* **DOCUMENT TEXT**

▼

The lines that stick out to me in the Prioress's Tale are the following: "His tonge out caughte, and took awey the greyn, / And he yaf up the goost ful softly." The boy's singing might be miraculous, but it is still an uncanny, animated voice that should be silent. The boy doesn’t just go quietly, but he goes softly, a comfort opposed to the horrifying images of his previous unlife.

Since we are sharing end-of-life stories, let me share one. One of my oldest friends had a disability, and like me, he was in a wheelchair. But, where my condition has a reasonably normal life span, people with his usually never got past their mid-20s. We also went to college together, and just a few weeks before graduation, he slipped into a coma and passed away. The scene in the hospital wing where he was being kept alive very much felt like a living wake. Being his oldest friend, I was allowed by the family to go in to see him, even though in most important ways he was already gone. But, after just a minute or two of being in the room with him, his vitals went erratic and all sorts of monitors started chiming and beeping. I was ushered out while the nurses tried to preserve a little more life. Afterwards, several people suggested to me that his vitals when crazy because he was ashamed to have me see him like that. I understood the sentiment – he was after all very proud – but I knew that my timing was just unfortunate, that he had no consciousness to be proud or ashamed, and that he was reaching the end in all of its spasmodic agonies.

And so, reading Karl's post makes me think about how my friend’s final hours could be described as anything but “soft,” but I do think “he yaf up the goost ful softly” when the end finally came. I also am reminded of the nervous energy of St. Erkenwald, where the animated corpse causes so much restlessness and dis-ease. But, when the Bishop’s tears fall, there is finally rest. Miracles, like technology, interrupt and intervene in an inexorably linear state in of affairs, and sometimes (but not always) that interruption is too anxious and unsettling to bear. Sometimes it is best to give up the “goost ful softly.”

medievalkarl said...

beautiful comment, Rick. thanks

Steve Mentz said...

▲

* **SUPPLIED ENTRIES**
▼

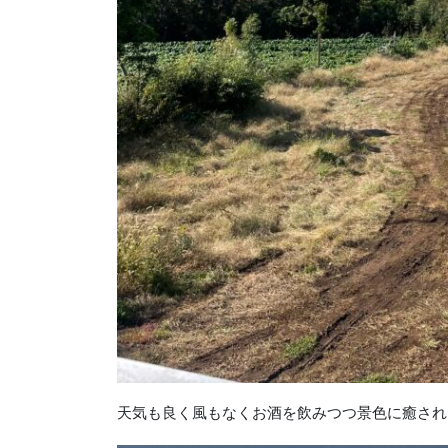
天気も良く風もなくお酒を飲みつつ景色に癒され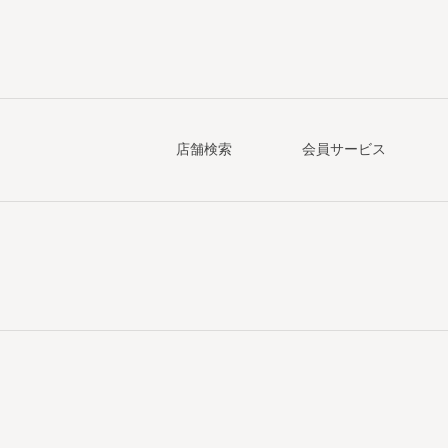
店舗検索
会員サービス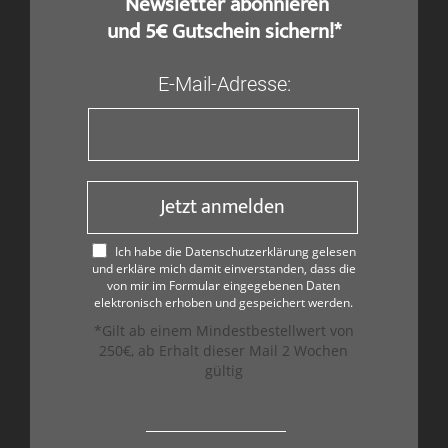
​ Newsletter abonnieren
und 5€ Gutschein sichern!*
E-Mail-Adresse:
Jetzt anmelden
Ich habe die Datenschutzerklärung gelesen
und erkläre mich damit einverstanden, dass die
von mir im Formular eingegebenen Daten
elektronisch erhoben und gespeichert werden.
*Gilt ab einem Mindestbestellwert von
250€, ab Erhalt dieser Mail 2 Wochen
gültig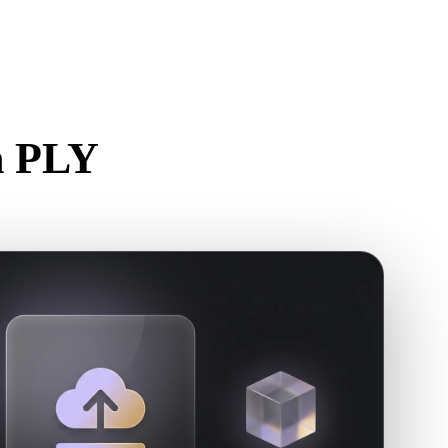
Stylized
Voxel
n PLY
rstellen.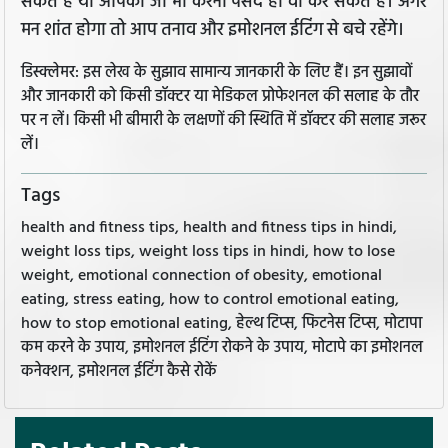
सकते हैं या आपको जो भी करना पसंद हो वो कर सकते हैं। अगर
मन शांत होगा तो आप तनाव और इमोशनल ईटिंग से बचे रहेंगे।
डिस्क्लेमर: इस लेख के सुझाव सामान्य जानकारी के लिए हैं। इन सुझावों
और जानकारी को किसी डॉक्टर या मेडिकल प्रोफेशनल की सलाह के तौर
पर न लें। किसी भी बीमारी के लक्षणों की स्थिति में डॉक्टर की सलाह जरूर
लें।
Tags
health and fitness tips, health and fitness tips in hindi,
weight loss tips, weight loss tips in hindi, how to lose
weight, emotional connection of obesity, emotional
eating, stress eating, how to control emotional eating,
how to stop emotional eating, हेल्थ टिप्स, फिटनेस टिप्स, मोटापा
कम करने के उपाय, इमोशनल ईटिंग रोकने के उपाय, मोटापे का इमोशनल
कनेक्शन, इमोशनल ईटिंग कैसे रोकें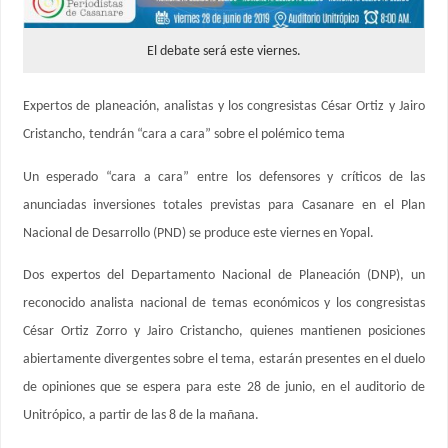
El debate será este viernes.
Expertos de planeación, analistas y los congresistas César Ortiz y Jairo
Cristancho, tendrán “cara a cara” sobre el polémico tema
Un esperado “cara a cara” entre los defensores y críticos de las
anunciadas inversiones totales previstas para Casanare en el Plan
Nacional de Desarrollo (PND) se produce este viernes en Yopal.
Dos expertos del Departamento Nacional de Planeación (DNP), un
reconocido analista nacional de temas económicos y los congresistas
César Ortiz Zorro y Jairo Cristancho, quienes mantienen posiciones
abiertamente divergentes sobre el tema, estarán presentes en el duelo
de opiniones que se espera para este 28 de junio, en el auditorio de
Unitrópico, a partir de las 8 de la mañana.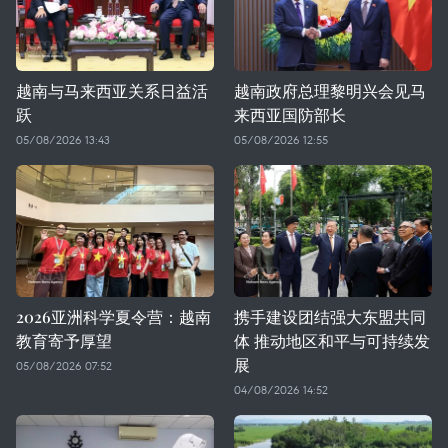
越南与马来西亚关系日益活
越南政府总理黎明兴会见马
跃
来西亚国防部长
05/08/2026 13:43
05/08/2026 12:55
2026亚洲科学夏令营：越南
携手建设团结强大东盟共同
教育寄予厚望
体 推动地区和平与可持续发
展
05/08/2026 07:52
04/08/2026 14:52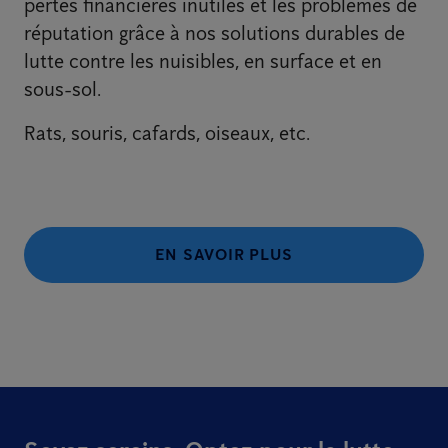
pertes financières inutiles et les problèmes de
réputation grâce à nos solutions durables de
lutte contre les nuisibles, en surface et en
sous-sol.
Rats, souris, cafards, oiseaux, etc.
EN SAVOIR PLUS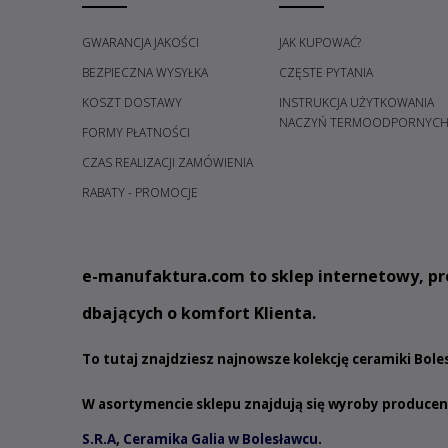
GWARANCJA JAKOŚCI
JAK KUPOWAĆ?
BEZPIECZNA WYSYŁKA
CZĘSTE PYTANIA
KOSZT DOSTAWY
INSTRUKCJA UŻYTKOWANIA
NACZYŃ TERMOODPORNYC
FORMY PŁATNOŚCI
CZAS REALIZACJI ZAMÓWIENIA
RABATY - PROMOCJE
e
-manufaktura.com
to sklep internetowy, pr
dbających o komfort Klienta.
To tutaj znajdziesz najnowsze kolekcję ceramiki Bol
W asortymencie sklepu znajdują się wyroby produce
S.R.A
,
Ceramika Galia w Bolesławcu
.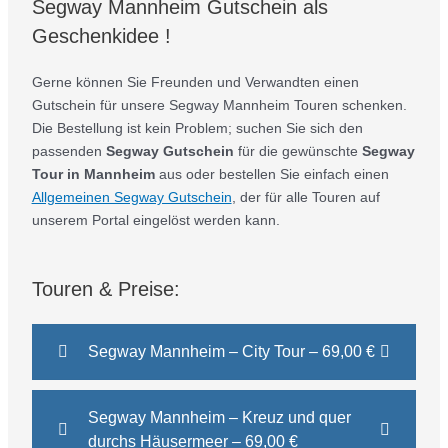
Segway Mannheim Gutschein als
Geschenkidee !
Gerne können Sie Freunden und Verwandten einen
Gutschein für unsere Segway Mannheim Touren schenken.
Die Bestellung ist kein Problem; suchen Sie sich den
passenden
Segway Gutschein
für die gewünschte
Segway
Tour in Mannheim
aus oder bestellen Sie einfach einen
Allgemeinen Segway Gutschein
, der für alle Touren auf
unserem Portal eingelöst werden kann.
Touren & Preise:
Segway Mannheim – City Tour – 69,00 €
Segway Mannheim – Kreuz und quer
durchs Häusermeer – 69,00 €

▲

* **ACTION ITEM A**
List every phrase that the Prioress's Tale discussion sets in quotation marks.
* **ACTION ITEM B**
Copy the part of the Prioress's Tale discussion starting at "And so, reading" and ending at "Steve Mentz said...", substituting "priest" for "Bishop".
* **ACTION ITEM C**
Continue the Prioress's Tale discussion from the point where it stops.
The listing is separate material and has no connection to the Prioress's Tale discussion.

* **RESPONSE BOX A**
- His tonge out caughte, and took awey the greyn, / And he yaf up the goost ful softly.
- soft
- he yaf up the goost ful softly
- goost ful softly

* **RESPONSE BOX B**
And so, reading Karl's post makes me think about how my friend’s final hours could be described as anything but “soft,” but I do think “he yaf up the goost ful softly” when the end finally came. I also am reminded of the nervous energy of St. Erkenwald, where the animated corpse causes so much restlessness and dis-ease. But, when the priest’s tears fall, there is finally rest. Miracles, like technology, interrupt and intervene in an inexorably linear state in of affairs, and sometimes (but not always) that interruption is too anxious and unsettling to bear. Sometimes it is best to give up the “goost ful softly.”

medievalkarl said...

beautiful comment, Rick. thanks

Steve Mentz said...

* **RESPONSE BOX C**
Gorgeous, moving stuff, Karl. I also like the pressure you put on the human/natural distinction in your comment. Certainly we academics, if we mean what we say, must (to borrow that explosive word from your post!) navigate these experience alongside our literary texts, our theoretical models, and our analytical habits, pedantic as they may seem. Can we distinguish between natural and unnatural (good and bad) deaths? These distinctions are hard to maintain. But I hope it's not too much to ask that Chaucer (among others) can help us approach such problems.

Nathaniel M. Campbell said...

Many, many thanks, Karl, for this rumination, and to J J for his stinging (and in a good way, mind you) thoughts on our "deathphobic" culture. You put into new perspective just what a "culture of death" as opposed to a "culture of life" should mean. What fears provoke what move?

Jeffrey points out that one could see the imposition of extraordinary measures to prolong life as provoked by a fear of death, a refusal to allow the beloved to have a "good death".

On the other hand, there is an opposite fear, that when we refuse measures to prolong life, we are acting, not out of charity towards the suffering, but out of a selfishness to rid ourselves of their burden upon us. The extension in this direction is a culture in which "euthanasia" is forced upon the elderly the moment we find them an imposition upon us, thus robbing them of the very dignity we started out to protect.

How do we navigate these fears, a Scylla and Charybdis of death's shadow?

What makes Karl's thoughts so wonderfully written is that he captures perfectly at the end the swirl of fears and impossible conundra provoked by end-of-life care in the time of modern medicine: "suffering a choice imposed on me, faced with a suffering that is my duty and curse to end, in pity. In pity, but also 'ybounde' to the fact of a death that will never come, and never stop, until we too must withdraw the grain."

Jennifer Lynn Jordan said...

This is lovely. Thank you for writing it. I hope the New Year holds new joys for you.